The Finer Details

Awesome Earthmovers visits Eberhard in Oberglatt Zürich

Having worked in the construction industry all my life, I was amazed at the diligence Eberhard have shown regarding their operating centre at Oberglatt. This is proven in the regimented attachment storage area that includes a rail mounted tower crane for the relocation of a variety of equipment.  It is also exhibited in the huge remote storage system more often found in a modern warehousing situation for picking small items.  The attention to detail the company has put into making the day-to-day running of the business so much easier is a delight to see. 

This attentiveness also extends to their state-of-the-art aggregates and concrete laboratory where they test their ready mixed concrete batches along with developing new mixes with a variety of recycled aggregates. There has also been a recent huge investment into a brand-new recycling facility for mixed demolition waste. The company has developed what is believed to be a one-of-a-kind facility complete with a 100-tonne Sennebogen material handler.
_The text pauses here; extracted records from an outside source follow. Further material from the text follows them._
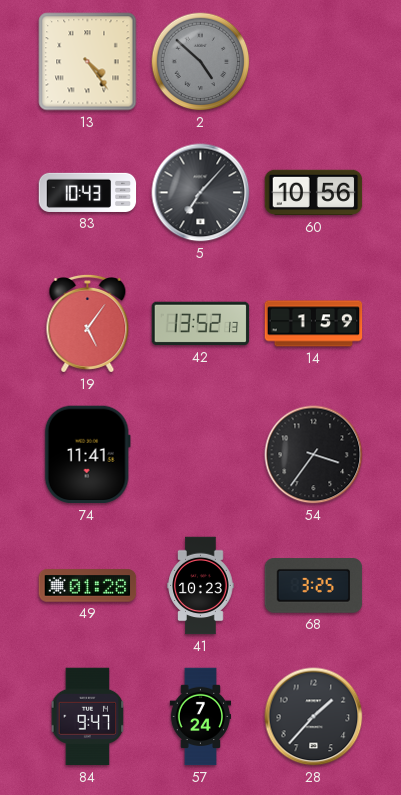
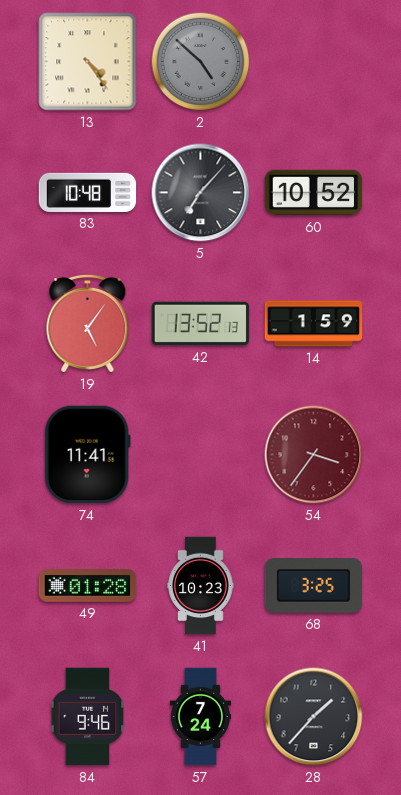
83: 10:43 -> 10:48
60: 10:56 -> 10:52
54 dial: black -> burgundy
84: 9:47 -> 9:46
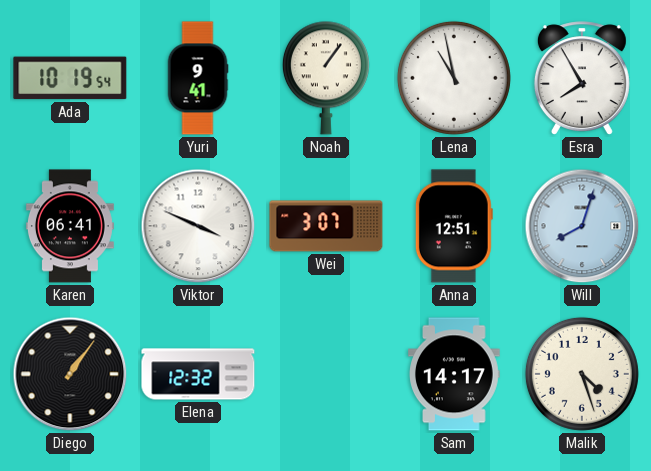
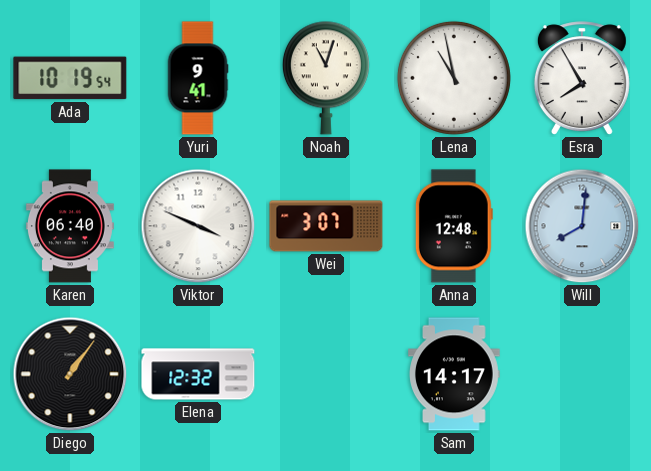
Noah: 1:06 -> 11:03
Karen: 06:41 -> 06:40
Anna: 12:51 -> 12:48
Will: 8:03 -> 8:01
Malik: 4:27 -> none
Eberhard has a long and rich history associated with recycling and currently undertakes an ever-increasing volume of recycling works both associated to its own demolition and site clean-up projects and also those of outside contractors.
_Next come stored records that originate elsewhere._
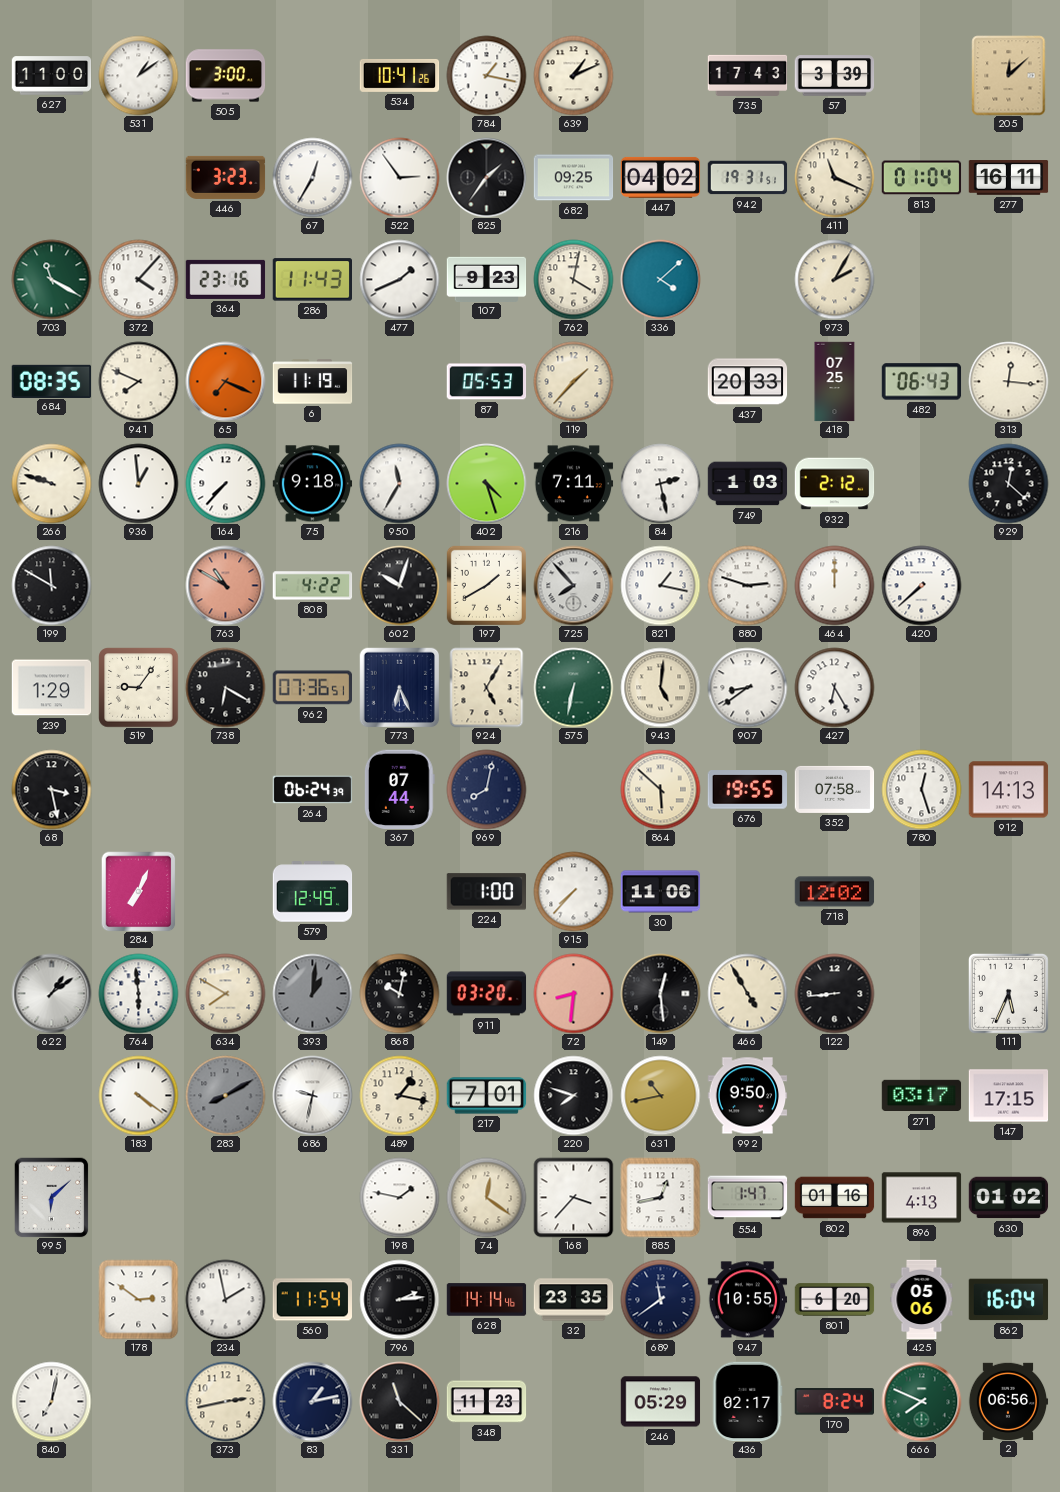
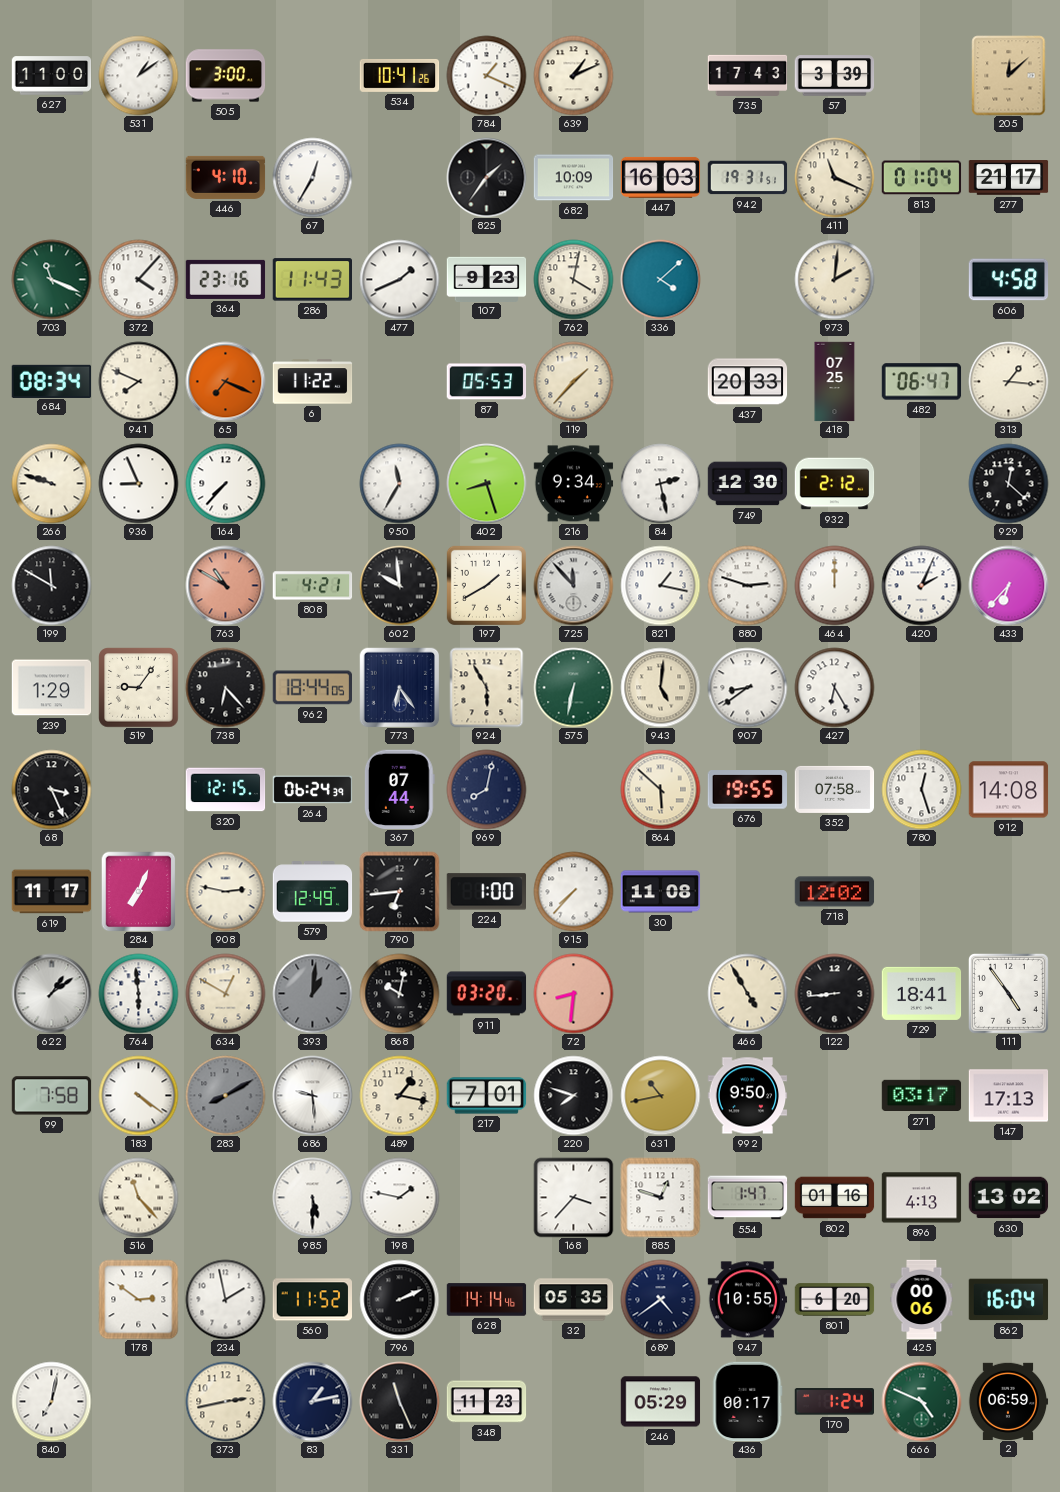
784: 1:17 -> 1:19
446: 3:23 -> 4:10
522: 2:54 -> none
682: 09:25 -> 10:09
447: 04:02 -> 16:03
277: 16:11 -> 21:17
703: 11:20 -> 11:19
973: 2:05 -> 2:01
606: none -> 4:58
684: 08:35 -> 08:34
6: 11:19 -> 11:22
482: 06:43 -> 06:47
313: 12:16 -> 1:16
936: 12:59 -> 8:56
75: 9:18 -> none
402: 4:27 -> 8:27
216: 7:11 -> 9:34
749: 1:03 -> 12:30
808: 4:22 -> 4:21
602: 10:03 -> 9:59
725: 7:53 -> 11:53
420: 7:38 -> 2:04
433: none -> 6:37
738: 6:20 -> 6:23
962: 07:36 -> 18:44
773: 6:26 -> 6:24
924: 5:05 -> 5:55
68: 3:28 -> 3:26
320: none -> 12:15
912: 14:13 -> 14:08
619: none -> 11:17
908: none -> 2:47
790: none -> 6:44
30: 11:06 -> 11:08
634: 7:50 -> 12:50
149: 12:29 -> none
729: none -> 18:41
111: 5:34 -> 4:54
99: none -> 7:58
686: 9:32 -> 9:29
147: 17:15 -> 17:13
995: 6:08 -> none
516: none -> 11:23
985: none -> 5:30
74: 12:21 -> none
885: 12:43 -> 12:48
630: 01:02 -> 13:02
560: 11:54 -> 11:52
796: 2:14 -> 2:11
32: 23:35 -> 05:35
689: 11:39 -> 4:39
425: 05:06 -> 00:06
331: 11:22 -> 11:26
436: 02:17 -> 00:17
170: 8:24 -> 1:24
666: 7:49 -> 4:49
2: 06:56 -> 06:59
Founded in 1989, Eberhard Recycling AG has carried out some very complicated recycling operations including the full excavation and remediation of a former landfill site in Kölliken. This huge contract saw the excavation, segregation, and disposal of a range of hazardous materials previously buried to late 70s standards which resulted in the material leaching out into the adjoining water courses. The project saw highly detailed methods of unearthing the hazardous materials before transferring them to secure containers, which were then transported for further treatment or proper disposal. This involved converting all their equipment on site to have armour plated cabs to protect operators from potential explosions and pressurised cabs with constant clean airflow to keep out harmful fumes. Inside several purpose-built exploration vehicles on tracks, chemical specialists inspected the material being exposed on site.  Whilst this job has long been completed, three of the machines that worked on the project are now exhibits at the company’s Ebianum museum.
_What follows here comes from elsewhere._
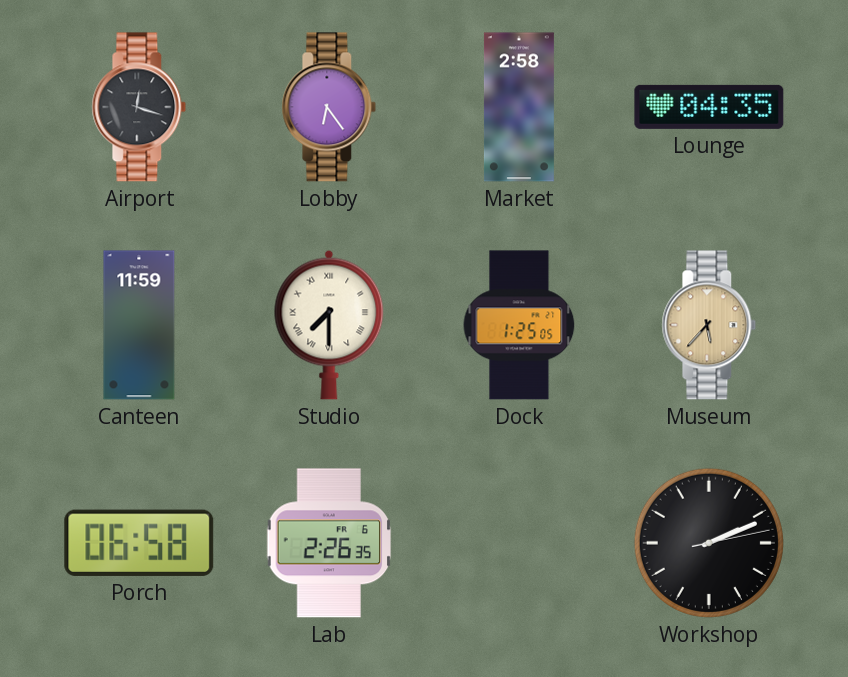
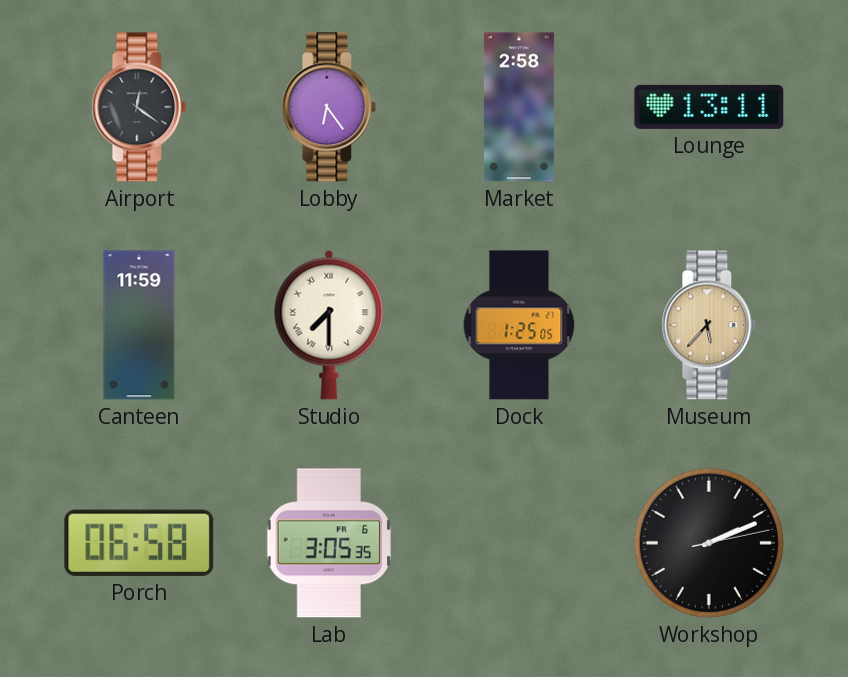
Airport: 12:18 -> 12:21
Lounge: 04:35 -> 13:11
Lab: 2:26 -> 3:05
Moving forward to the modern-day and Eberhard has recently opened their new recycling facility EbiMIK designed to take mixed demolition waste.  The huge shed has been constructed with a large apron where incoming materials are tipped out. The large area holds several hundred tonnes of material allowing a huge, 93 t Sennebogen 865E Hybrid material handler to sift through the material and to remove anything which is non-compliant. The material handler is situated on a large, elevated platform giving the operator an unimpeded view across the material through the large Sennebogen Industrial MaxCab. The 865E Hybrid is one of the latest hybrid machines in Sennebogen’s large range of material handlers. Traditionally powered by a Cummins 261kW diesel engine, the 865E uses a 250kW electric motor to provide not only a clean operating environment, but also up to 50% reduction in operating costs as opposed to the standard diesel version. The large tipping area allows the incoming material to be sorted before it is fed into the recycling system.

The recycling hall is well lit, clean, immaculately presented, and comprises of a range of wide conveyor belts that carry the material towards a second shed where it is further sorted by six robots. Above the conveyors is where the magic is. Traditional picking lines use manual labour to remove products from the conveyor, the Eberhard system does away with any human intervention and relies on banks of optical sensors linked to mechanical grabs. Once the optical sensor picks up an unwanted product, the grab springs into action and picks the offending item from the conveyor and removes it to an appropriate bin for alternative recycling. The six robots can do up to 12,000 pick-ups per hour, 24 hours a day.

Once the material is segregated, it is crushed and screened before being stored in an adjacent shed. The material is then loaded into a hopper for further treatment in another hall by a Volvo L180H loading shovel. The finished products will be reused as first-class construction materials, resulting in the reduction in requirements for less virgin material to be sought.

Eberhard also has its own rail head in the yard which regularly transports materials in and out of the facility. Whilst the static material recycling plant is an impressive site, the company also offers a modular system for the removal of rail ballast with all of the components manufactured to fit inside a standard 20-foot ISO container.  It is then loaded together with several 20 feet containers (like the dust bag of your household vacuum, just much bigger…) onto railcars which the company operates.

The circular economy is very important to Eberhard. Since the turn of the century the company has sourced and supplied recycled materials for the construction of almost 100 buildings in the country, resulting in a drop in carbon impact for each project.